NYPD’s current fleet includes the Ford Explorer, Ford Fusion, and Nissan Altima, among many others. But 2022 marks a momentous shift for the Fleet Services Division. Eyeing reduced emissions, an order for more than 100 Ford Mustang Mach-E fully electric cop cars has been placed. The first batch of electric Mustang Mach-Es entered service in the summer of 2022, and charging stations are being installed at multiple NYPD facilities.
However, operating electric police cars comes with pros and cons. Electric cars have instant torque, which in simple terms, is the force with which a car pulls from a standstill. Because electric propulsion works differently than gas motors, 100% of this force is deployed from the get-go, whereas in ordinary gas cars, the build-up is generally gradual.

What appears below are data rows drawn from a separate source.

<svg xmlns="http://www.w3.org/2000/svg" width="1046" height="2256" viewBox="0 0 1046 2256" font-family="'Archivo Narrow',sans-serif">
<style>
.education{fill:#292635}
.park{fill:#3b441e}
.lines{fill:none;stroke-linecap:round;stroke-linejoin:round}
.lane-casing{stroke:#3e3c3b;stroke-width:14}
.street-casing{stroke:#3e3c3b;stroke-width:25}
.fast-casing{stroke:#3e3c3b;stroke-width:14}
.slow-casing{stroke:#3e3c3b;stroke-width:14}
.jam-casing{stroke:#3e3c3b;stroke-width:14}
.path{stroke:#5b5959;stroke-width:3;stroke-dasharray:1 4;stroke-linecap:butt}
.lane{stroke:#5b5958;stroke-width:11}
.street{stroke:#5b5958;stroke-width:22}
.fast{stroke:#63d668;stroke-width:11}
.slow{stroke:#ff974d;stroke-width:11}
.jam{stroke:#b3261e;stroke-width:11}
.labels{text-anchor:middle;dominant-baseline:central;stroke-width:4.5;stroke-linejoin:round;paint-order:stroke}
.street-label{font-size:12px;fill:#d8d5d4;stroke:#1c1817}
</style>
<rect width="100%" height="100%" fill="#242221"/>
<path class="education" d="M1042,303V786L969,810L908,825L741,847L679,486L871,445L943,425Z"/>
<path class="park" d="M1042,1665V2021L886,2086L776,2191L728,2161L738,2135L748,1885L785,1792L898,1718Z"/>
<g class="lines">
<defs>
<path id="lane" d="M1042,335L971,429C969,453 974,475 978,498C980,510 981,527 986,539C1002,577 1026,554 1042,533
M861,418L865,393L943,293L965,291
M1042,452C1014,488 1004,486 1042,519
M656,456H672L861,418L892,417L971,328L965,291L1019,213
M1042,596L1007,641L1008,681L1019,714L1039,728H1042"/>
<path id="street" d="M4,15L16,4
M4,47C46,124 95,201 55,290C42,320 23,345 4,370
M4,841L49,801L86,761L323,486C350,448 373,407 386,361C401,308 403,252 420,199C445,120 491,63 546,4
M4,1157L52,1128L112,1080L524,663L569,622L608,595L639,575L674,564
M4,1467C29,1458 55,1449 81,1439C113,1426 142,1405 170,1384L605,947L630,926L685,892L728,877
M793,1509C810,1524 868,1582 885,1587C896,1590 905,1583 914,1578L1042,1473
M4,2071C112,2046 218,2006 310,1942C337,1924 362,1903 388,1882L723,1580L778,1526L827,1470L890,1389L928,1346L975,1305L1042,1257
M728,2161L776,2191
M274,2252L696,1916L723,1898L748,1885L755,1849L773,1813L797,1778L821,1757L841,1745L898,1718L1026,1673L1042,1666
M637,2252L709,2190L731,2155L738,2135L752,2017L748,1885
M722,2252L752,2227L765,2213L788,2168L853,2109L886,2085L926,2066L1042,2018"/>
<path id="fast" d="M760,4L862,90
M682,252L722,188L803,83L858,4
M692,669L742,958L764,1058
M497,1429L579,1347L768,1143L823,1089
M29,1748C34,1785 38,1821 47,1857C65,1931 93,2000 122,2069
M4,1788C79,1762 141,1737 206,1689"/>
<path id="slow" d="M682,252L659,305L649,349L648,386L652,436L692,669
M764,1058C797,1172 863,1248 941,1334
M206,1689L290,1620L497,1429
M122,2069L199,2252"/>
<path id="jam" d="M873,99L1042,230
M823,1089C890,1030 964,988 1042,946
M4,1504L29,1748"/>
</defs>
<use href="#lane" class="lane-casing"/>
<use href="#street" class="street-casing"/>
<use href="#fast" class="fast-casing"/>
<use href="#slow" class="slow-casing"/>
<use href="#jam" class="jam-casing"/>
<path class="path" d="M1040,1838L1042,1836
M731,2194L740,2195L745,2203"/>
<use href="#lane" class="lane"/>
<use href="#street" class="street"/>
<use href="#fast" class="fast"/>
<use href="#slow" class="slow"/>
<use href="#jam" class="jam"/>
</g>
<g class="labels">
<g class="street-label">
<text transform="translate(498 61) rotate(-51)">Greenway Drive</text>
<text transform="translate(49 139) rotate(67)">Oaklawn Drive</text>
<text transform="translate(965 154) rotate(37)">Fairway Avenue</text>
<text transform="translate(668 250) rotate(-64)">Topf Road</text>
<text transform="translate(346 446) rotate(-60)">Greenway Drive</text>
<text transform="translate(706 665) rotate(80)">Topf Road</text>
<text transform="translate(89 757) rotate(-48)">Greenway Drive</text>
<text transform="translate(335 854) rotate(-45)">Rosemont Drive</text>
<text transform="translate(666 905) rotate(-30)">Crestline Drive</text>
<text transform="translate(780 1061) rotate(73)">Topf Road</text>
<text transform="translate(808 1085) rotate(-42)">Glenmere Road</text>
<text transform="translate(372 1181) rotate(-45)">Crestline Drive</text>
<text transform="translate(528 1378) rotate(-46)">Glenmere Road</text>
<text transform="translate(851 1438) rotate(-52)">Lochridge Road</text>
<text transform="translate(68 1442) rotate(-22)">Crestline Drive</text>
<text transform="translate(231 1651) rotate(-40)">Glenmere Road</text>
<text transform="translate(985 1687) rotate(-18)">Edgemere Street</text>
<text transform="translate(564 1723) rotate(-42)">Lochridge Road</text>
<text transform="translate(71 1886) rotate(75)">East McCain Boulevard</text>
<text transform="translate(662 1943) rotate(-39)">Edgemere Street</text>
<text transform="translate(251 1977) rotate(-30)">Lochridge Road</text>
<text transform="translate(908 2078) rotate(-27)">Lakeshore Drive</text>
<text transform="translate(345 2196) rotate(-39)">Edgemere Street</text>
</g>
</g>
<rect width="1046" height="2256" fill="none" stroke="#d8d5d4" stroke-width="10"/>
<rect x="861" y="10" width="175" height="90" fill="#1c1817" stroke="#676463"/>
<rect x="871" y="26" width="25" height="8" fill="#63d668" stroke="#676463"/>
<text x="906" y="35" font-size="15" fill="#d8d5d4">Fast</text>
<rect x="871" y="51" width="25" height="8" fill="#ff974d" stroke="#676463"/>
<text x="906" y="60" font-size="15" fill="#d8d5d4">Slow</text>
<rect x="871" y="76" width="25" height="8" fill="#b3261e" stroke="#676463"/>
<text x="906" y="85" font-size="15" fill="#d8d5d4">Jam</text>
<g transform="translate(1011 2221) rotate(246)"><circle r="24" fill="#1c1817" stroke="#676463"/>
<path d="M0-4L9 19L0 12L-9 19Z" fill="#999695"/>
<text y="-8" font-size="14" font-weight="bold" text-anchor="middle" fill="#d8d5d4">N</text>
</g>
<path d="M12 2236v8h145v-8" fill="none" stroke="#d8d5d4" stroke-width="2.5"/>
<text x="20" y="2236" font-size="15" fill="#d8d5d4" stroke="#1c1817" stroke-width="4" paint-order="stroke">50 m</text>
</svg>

What this means for the police is that the explosive acceleration off the line will be handy in chasing criminals or reaching a crime spot in a relatively short time. EVs are also silent and discreet. On the other hand, an EV’s driving range can be a major downside. Running out of charge during an operation would be any officer’s worst nightmare. Charging times for EVs are long, and finding charging stations could be tricky.
Hence, it’s unsurprising that some officers still hold on tight to the good ol’ gas guzzlers, even if it’s just for show purposes.
The vintage fleet may spend more time in the garage than on the road. It’s likely to gather more dust than miles. But having existed way beyond its expiry date, it’s clear that the fleet is still dear to the NYPD. It represents a long history whose emotional value cannot be overshadowed by its modern electric successors.